阪神タイガースに過ぎたるものが二つあり。甲子園球場と縦縞のユニフォーム—と。
文中の一節であるが、ここまで簡潔に阪神タイガースを愛してやまない人々の心を代弁する言葉もまたないのでは、と思った。
そしてつけ加えるならば、「過ぎたるものは三つ」あると、私は言いたい。
「三つ目は、伝説の選手たち」だ。
創設70周年(2005年)を迎える球団史を彩る、いずれも個性的で、かつどことなく人生の悲哀をもしょってグランドに散っていった戦士たち—ほとんどが現役時代を知らぬ選手ばかりではあるが、時代を経ても彼らたちの輝きは、少しも失われない。
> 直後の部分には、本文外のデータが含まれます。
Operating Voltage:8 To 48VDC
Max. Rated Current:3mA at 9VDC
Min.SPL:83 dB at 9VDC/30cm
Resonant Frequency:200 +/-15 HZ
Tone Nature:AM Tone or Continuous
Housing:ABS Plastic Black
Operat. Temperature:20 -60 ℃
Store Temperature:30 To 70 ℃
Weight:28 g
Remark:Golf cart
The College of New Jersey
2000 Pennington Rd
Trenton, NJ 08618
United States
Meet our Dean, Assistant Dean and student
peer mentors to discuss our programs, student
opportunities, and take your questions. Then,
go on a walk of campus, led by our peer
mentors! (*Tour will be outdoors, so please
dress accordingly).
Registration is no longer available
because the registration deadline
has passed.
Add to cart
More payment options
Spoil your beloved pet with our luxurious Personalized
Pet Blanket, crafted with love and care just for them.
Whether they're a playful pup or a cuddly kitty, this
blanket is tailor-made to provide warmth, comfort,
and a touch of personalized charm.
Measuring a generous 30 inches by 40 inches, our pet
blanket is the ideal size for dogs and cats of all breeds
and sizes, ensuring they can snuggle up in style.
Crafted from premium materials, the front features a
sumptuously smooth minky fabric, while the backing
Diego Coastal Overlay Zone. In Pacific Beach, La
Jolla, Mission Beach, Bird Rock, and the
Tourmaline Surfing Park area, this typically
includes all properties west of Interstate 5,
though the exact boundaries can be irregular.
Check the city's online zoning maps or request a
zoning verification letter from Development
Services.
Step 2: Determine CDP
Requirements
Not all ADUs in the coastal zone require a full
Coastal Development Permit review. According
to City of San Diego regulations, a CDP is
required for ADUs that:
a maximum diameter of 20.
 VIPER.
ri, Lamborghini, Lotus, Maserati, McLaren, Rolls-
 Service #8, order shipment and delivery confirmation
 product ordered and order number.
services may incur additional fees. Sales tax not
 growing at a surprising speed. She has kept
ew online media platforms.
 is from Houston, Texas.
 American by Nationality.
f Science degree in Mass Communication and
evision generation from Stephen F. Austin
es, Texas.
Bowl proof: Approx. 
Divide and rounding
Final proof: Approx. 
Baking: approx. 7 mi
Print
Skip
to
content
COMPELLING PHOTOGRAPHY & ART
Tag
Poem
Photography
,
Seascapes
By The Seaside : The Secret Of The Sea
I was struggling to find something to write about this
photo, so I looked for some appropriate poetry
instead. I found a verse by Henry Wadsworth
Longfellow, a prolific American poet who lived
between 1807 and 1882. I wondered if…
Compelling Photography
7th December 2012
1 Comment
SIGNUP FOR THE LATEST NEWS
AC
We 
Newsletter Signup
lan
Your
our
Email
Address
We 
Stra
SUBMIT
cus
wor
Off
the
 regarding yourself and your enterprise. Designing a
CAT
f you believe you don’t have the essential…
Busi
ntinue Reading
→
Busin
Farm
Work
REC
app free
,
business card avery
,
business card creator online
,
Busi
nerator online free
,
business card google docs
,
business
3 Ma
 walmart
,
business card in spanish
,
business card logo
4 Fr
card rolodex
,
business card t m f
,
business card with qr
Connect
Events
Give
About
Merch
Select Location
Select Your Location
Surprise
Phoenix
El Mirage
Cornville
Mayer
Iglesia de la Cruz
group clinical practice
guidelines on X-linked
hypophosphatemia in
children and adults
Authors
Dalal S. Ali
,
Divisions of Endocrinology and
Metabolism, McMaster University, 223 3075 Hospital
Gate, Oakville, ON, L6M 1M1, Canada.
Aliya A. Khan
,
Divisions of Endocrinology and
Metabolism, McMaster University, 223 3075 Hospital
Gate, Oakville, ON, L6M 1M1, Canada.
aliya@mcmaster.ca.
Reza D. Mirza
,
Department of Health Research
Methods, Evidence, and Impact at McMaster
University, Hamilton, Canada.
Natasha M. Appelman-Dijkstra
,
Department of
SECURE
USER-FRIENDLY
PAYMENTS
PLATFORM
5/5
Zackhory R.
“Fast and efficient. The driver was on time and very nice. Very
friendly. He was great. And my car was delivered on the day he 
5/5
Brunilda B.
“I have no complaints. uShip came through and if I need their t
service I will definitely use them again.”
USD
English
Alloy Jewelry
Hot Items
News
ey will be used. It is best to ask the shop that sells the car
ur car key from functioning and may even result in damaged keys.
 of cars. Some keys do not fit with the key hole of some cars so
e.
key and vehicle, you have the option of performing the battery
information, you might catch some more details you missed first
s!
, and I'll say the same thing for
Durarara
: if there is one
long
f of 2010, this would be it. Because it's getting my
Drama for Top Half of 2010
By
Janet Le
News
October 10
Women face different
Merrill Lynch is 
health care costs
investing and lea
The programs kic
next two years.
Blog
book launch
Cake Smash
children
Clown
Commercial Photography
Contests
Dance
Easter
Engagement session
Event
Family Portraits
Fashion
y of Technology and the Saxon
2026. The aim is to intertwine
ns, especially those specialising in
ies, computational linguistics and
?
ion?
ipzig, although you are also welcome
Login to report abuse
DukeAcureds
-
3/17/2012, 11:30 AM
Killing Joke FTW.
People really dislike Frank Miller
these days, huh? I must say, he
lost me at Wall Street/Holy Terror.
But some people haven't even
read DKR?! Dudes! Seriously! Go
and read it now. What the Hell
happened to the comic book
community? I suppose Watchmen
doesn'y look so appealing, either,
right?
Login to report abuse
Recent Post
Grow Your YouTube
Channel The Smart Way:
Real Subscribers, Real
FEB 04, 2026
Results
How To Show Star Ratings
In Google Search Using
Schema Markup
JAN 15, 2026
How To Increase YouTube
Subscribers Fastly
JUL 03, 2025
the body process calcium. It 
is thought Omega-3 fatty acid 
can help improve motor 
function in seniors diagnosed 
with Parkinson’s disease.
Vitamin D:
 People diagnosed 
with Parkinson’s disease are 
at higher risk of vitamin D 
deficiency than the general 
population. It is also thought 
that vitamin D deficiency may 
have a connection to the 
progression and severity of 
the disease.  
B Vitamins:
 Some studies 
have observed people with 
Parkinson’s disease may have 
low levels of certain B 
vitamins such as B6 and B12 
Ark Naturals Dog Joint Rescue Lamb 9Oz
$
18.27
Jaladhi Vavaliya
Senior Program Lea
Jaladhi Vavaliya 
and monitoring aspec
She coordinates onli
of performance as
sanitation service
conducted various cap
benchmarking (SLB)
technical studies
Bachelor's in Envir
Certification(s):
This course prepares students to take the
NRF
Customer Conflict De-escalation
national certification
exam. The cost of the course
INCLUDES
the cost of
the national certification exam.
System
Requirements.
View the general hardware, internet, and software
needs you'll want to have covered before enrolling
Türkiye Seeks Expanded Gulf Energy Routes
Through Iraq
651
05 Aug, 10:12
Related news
それどころか野球熱そのものが、かつての時代とは比べようもないほど、温度の低い現代においても、彼らのいる時代だけは、とてつもなく熱いものなのだ。
「江夏豊」、という男も、そんな猛虎戦士のまぎれもない一員であり、記録よりも記憶に残る、選手の一人だ。
本書では江夏豊というひとりの男を軸に、戦後に生まれ高度成長期に青春と遭遇した人々とを追ったノンフィションである。
まさそく時代は「プロ野球のシーズンまっただ中」であったに違いない。
プロ野球が「夏本番」を迎えた頃の、時代の証言がこの一冊にはぎゅっと詰まっている。